What you need to do:
For the data below, report only the number of lines containing the string "size".
*** Opening of Source information ***
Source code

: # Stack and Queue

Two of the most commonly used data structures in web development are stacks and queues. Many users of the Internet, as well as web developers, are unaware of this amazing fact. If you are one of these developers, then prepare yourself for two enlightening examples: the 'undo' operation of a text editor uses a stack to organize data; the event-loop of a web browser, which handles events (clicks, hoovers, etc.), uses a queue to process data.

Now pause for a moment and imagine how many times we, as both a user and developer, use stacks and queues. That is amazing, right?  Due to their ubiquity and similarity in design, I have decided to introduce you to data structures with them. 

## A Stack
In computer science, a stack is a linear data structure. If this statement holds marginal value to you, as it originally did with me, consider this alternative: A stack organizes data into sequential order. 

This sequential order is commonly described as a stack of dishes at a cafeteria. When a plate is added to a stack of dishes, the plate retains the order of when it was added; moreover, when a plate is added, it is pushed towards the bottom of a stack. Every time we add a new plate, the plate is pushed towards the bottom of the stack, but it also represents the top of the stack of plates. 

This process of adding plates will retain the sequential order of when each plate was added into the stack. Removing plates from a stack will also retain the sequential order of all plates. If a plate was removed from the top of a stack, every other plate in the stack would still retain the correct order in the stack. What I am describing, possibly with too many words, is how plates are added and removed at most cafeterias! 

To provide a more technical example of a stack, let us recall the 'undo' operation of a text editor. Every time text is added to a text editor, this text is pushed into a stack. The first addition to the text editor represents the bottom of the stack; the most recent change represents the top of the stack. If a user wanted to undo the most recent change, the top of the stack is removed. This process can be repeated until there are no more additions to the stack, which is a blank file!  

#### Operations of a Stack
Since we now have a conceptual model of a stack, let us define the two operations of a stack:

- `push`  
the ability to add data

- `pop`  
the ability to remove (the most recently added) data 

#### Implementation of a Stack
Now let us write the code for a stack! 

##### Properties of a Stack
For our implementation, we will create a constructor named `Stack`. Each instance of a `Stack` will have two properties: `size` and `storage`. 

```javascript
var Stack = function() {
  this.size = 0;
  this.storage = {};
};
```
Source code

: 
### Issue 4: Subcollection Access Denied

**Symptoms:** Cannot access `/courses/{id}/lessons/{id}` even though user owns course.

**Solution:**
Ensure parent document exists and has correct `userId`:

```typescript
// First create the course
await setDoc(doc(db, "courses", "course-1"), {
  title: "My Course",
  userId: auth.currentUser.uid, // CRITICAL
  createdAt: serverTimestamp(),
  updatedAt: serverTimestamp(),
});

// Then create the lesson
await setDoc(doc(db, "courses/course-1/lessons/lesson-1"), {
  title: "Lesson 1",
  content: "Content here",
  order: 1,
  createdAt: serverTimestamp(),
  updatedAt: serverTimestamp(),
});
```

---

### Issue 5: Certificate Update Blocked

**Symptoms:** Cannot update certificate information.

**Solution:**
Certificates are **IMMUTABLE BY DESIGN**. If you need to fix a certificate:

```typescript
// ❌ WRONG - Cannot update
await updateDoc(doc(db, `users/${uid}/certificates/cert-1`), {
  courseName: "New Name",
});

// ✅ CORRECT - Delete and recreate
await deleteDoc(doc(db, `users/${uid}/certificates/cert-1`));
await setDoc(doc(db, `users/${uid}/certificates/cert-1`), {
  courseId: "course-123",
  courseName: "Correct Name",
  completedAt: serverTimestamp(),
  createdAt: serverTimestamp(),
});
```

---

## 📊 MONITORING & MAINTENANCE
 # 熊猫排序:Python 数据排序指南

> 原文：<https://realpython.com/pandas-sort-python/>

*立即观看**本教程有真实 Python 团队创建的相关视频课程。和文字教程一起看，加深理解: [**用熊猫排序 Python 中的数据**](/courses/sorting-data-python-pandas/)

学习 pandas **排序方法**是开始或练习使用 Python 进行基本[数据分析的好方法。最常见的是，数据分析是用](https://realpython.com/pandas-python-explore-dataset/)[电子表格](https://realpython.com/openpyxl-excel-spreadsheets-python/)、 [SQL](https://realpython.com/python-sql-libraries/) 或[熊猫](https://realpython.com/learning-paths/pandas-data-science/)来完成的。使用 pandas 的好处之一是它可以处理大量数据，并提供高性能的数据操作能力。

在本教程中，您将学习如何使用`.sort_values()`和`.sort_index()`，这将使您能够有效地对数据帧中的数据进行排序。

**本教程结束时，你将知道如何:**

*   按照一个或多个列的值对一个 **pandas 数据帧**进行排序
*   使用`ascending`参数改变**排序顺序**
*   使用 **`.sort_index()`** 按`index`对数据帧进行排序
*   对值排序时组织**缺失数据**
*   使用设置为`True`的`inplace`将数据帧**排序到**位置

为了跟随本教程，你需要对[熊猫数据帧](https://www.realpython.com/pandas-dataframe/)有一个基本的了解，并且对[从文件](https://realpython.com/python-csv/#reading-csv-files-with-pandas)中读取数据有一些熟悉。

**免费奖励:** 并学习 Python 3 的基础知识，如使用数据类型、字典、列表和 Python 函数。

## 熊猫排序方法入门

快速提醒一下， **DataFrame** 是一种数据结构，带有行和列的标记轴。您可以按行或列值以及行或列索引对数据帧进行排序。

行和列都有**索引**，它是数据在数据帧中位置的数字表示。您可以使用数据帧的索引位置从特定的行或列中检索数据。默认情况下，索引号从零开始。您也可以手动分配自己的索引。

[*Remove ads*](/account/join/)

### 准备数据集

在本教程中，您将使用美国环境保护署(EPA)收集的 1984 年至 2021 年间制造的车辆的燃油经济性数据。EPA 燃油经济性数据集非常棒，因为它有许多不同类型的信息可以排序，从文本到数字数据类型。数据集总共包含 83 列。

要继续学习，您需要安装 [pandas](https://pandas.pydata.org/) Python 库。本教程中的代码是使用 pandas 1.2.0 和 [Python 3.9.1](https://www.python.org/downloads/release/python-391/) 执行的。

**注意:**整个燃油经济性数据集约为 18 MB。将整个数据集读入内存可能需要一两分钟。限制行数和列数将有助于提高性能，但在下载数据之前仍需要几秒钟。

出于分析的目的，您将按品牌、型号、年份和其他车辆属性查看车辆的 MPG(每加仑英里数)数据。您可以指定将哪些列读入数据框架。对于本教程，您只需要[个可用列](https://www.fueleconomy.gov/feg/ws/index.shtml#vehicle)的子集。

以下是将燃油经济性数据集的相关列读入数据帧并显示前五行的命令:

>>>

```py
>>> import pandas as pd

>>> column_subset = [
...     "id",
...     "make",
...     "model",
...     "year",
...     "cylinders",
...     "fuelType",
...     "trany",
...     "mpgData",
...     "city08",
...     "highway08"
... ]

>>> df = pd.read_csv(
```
*** Close of Source information ***
Response to this task:
2